INSTRUCTION: What you give back must match the records below word for word.

(Dataset entries)
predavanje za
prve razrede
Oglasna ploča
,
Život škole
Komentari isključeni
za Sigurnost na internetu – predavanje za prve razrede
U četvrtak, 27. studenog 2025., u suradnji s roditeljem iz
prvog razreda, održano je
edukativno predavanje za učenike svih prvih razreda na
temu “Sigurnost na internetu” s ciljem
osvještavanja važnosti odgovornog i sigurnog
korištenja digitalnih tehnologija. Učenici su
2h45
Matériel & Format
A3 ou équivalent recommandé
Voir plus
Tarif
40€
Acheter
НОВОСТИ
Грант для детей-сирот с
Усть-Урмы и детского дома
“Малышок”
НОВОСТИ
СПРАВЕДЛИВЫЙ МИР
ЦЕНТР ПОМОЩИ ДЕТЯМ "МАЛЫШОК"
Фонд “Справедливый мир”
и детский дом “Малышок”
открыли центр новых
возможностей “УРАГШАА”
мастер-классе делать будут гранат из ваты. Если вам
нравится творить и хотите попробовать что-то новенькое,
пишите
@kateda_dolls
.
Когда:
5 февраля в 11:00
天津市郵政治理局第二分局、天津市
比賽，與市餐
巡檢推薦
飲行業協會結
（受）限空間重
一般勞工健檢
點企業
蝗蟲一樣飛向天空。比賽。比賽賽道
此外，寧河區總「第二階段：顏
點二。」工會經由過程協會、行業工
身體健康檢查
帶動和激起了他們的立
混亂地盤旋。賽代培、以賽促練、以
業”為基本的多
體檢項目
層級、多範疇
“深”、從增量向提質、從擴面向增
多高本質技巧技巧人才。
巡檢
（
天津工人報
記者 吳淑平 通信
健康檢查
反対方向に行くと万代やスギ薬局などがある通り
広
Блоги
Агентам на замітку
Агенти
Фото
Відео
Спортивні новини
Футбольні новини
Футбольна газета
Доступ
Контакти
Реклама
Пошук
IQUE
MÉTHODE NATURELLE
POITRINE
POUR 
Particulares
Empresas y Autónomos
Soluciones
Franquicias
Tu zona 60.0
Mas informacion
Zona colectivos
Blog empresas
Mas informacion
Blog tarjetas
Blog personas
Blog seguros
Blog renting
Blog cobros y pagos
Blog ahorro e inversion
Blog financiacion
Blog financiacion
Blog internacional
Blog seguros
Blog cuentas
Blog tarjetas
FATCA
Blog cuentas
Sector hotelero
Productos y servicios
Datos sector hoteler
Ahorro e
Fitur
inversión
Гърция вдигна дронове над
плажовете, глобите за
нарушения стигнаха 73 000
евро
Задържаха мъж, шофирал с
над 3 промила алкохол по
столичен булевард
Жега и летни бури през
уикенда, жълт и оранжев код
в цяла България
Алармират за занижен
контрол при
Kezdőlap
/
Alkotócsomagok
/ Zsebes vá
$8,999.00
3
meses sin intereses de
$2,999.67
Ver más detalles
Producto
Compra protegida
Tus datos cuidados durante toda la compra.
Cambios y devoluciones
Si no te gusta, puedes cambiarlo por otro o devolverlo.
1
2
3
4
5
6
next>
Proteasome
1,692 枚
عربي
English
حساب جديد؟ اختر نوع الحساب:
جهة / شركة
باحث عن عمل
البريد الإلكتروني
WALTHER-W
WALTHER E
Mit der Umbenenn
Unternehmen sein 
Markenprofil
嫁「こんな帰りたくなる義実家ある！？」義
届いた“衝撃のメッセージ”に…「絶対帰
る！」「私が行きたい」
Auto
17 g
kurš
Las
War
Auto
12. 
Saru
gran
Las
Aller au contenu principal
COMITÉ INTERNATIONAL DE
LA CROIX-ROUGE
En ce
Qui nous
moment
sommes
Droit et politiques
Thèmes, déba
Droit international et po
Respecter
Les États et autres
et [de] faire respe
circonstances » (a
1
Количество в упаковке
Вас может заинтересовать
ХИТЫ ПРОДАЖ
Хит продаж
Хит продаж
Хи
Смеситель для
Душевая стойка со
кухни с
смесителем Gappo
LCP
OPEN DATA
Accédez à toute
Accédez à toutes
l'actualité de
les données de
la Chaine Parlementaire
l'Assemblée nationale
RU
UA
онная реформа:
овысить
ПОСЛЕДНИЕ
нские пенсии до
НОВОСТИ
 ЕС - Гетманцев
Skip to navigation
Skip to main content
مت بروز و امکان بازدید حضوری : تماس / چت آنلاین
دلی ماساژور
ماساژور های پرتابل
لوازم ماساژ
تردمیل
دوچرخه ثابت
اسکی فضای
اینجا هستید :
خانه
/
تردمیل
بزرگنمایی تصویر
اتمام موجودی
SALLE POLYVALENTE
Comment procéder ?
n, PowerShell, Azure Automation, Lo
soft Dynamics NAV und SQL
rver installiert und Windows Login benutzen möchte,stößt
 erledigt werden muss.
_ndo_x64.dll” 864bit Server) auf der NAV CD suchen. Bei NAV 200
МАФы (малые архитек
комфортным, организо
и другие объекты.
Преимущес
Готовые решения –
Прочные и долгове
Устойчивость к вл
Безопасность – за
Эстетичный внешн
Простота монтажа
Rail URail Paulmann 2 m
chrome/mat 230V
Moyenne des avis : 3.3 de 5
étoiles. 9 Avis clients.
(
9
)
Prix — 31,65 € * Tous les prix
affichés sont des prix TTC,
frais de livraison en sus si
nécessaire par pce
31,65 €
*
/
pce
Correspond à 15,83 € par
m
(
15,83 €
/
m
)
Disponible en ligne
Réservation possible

COMPLETED TASK:
predavanje za
prve razrede
Oglasna ploča
,
Život škole
Komentari isključeni
za Sigurnost na internetu – predavanje za prve razrede
U četvrtak, 27. studenog 2025., u suradnji s roditeljem iz
prvog razreda, održano je
edukativno predavanje za učenike svih prvih razreda na
temu “Sigurnost na internetu” s ciljem
osvještavanja važnosti odgovornog i sigurnog
korištenja digitalnih tehnologija. Učenici su
2h45
Matériel & Format
A3 ou équivalent recommandé
Voir plus
Tarif
40€
Acheter
НОВОСТИ
Грант для детей-сирот с
Усть-Урмы и детского дома
“Малышок”
НОВОСТИ
СПРАВЕДЛИВЫЙ МИР
ЦЕНТР ПОМОЩИ ДЕТЯМ "МАЛЫШОК"
Фонд “Справедливый мир”
и детский дом “Малышок”
открыли центр новых
возможностей “УРАГШАА”
мастер-классе делать будут гранат из ваты. Если вам
нравится творить и хотите попробовать что-то новенькое,
пишите
@kateda_dolls
.
Когда:
5 февраля в 11:00
天津市郵政治理局第二分局、天津市
比賽，與市餐
巡檢推薦
飲行業協會結
（受）限空間重
一般勞工健檢
點企業
蝗蟲一樣飛向天空。比賽。比賽賽道
此外，寧河區總「第二階段：顏
點二。」工會經由過程協會、行業工
身體健康檢查
帶動和激起了他們的立
混亂地盤旋。賽代培、以賽促練、以
業”為基本的多
體檢項目
層級、多範疇
“深”、從增量向提質、從擴面向增
多高本質技巧技巧人才。
巡檢
（
天津工人報
記者 吳淑平 通信
健康檢查
反対方向に行くと万代やスギ薬局などがある通り
広
Блоги
Агентам на замітку
Агенти
Фото
Відео
Спортивні новини
Футбольні новини
Футбольна газета
Доступ
Контакти
Реклама
Пошук
IQUE
MÉTHODE NATURELLE
POITRINE
POUR 
Particulares
Empresas y Autónomos
Soluciones
Franquicias
Tu zona 60.0
Mas informacion
Zona colectivos
Blog empresas
Mas informacion
Blog tarjetas
Blog personas
Blog seguros
Blog renting
Blog cobros y pagos
Blog ahorro e inversion
Blog financiacion
Blog financiacion
Blog internacional
Blog seguros
Blog cuentas
Blog tarjetas
FATCA
Blog cuentas
Sector hotelero
Productos y servicios
Datos sector hoteler
Ahorro e
Fitur
inversión
Гърция вдигна дронове над
плажовете, глобите за
нарушения стигнаха 73 000
евро
Задържаха мъж, шофирал с
над 3 промила алкохол по
столичен булевард
Жега и летни бури през
уикенда, жълт и оранжев код
в цяла България
Алармират за занижен
контрол при
Kezdőlap
/
Alkotócsomagok
/ Zsebes vá
$8,999.00
3
meses sin intereses de
$2,999.67
Ver más detalles
Producto
Compra protegida
Tus datos cuidados durante toda la compra.
Cambios y devoluciones
Si no te gusta, puedes cambiarlo por otro o devolverlo.
1
2
3
4
5
6
next>
Proteasome
1,692 枚
عربي
English
حساب جديد؟ اختر نوع الحساب:
جهة / شركة
باحث عن عمل
البريد الإلكتروني
WALTHER-W
WALTHER E
Mit der Umbenenn
Unternehmen sein 
Markenprofil
嫁「こんな帰りたくなる義実家ある！？」義
届いた“衝撃のメッセージ”に…「絶対帰
る！」「私が行きたい」
Auto
17 g
kurš
Las
War
Auto
12. 
Saru
gran
Las
Aller au contenu principal
COMITÉ INTERNATIONAL DE
LA CROIX-ROUGE
En ce
Qui nous
moment
sommes
Droit et politiques
Thèmes, déba
Droit international et po
Respecter
Les États et autres
et [de] faire respe
circonstances » (a
1
Количество в упаковке
Вас может заинтересовать
ХИТЫ ПРОДАЖ
Хит продаж
Хит продаж
Хи
Смеситель для
Душевая стойка со
кухни с
смесителем Gappo
LCP
OPEN DATA
Accédez à toute
Accédez à toutes
l'actualité de
les données de
la Chaine Parlementaire
l'Assemblée nationale
RU
UA
онная реформа:
овысить
ПОСЛЕДНИЕ
нские пенсии до
НОВОСТИ
 ЕС - Гетманцев
Skip to navigation
Skip to main content
مت بروز و امکان بازدید حضوری : تماس / چت آنلاین
دلی ماساژور
ماساژور های پرتابل
لوازم ماساژ
تردمیل
دوچرخه ثابت
اسکی فضای
اینجا هستید :
خانه
/
تردمیل
بزرگنمایی تصویر
اتمام موجودی
SALLE POLYVALENTE
Comment procéder ?
n, PowerShell, Azure Automation, Lo
soft Dynamics NAV und SQL
rver installiert und Windows Login benutzen möchte,stößt
 erledigt werden muss.
_ndo_x64.dll” 864bit Server) auf der NAV CD suchen. Bei NAV 200
МАФы (малые архитек
комфортным, организо
и другие объекты.
Преимущес
Готовые решения –
Прочные и долгове
Устойчивость к вл
Безопасность – за
Эстетичный внешн
Простота монтажа
Rail URail Paulmann 2 m
chrome/mat 230V
Moyenne des avis : 3.3 de 5
étoiles. 9 Avis clients.
(
9
)
Prix — 31,65 € * Tous les prix
affichés sont des prix TTC,
frais de livraison en sus si
nécessaire par pce
31,65 €
*
/
pce
Correspond à 15,83 € par
m
(
15,83 €
/
m
)
Disponible en ligne
Réservation possible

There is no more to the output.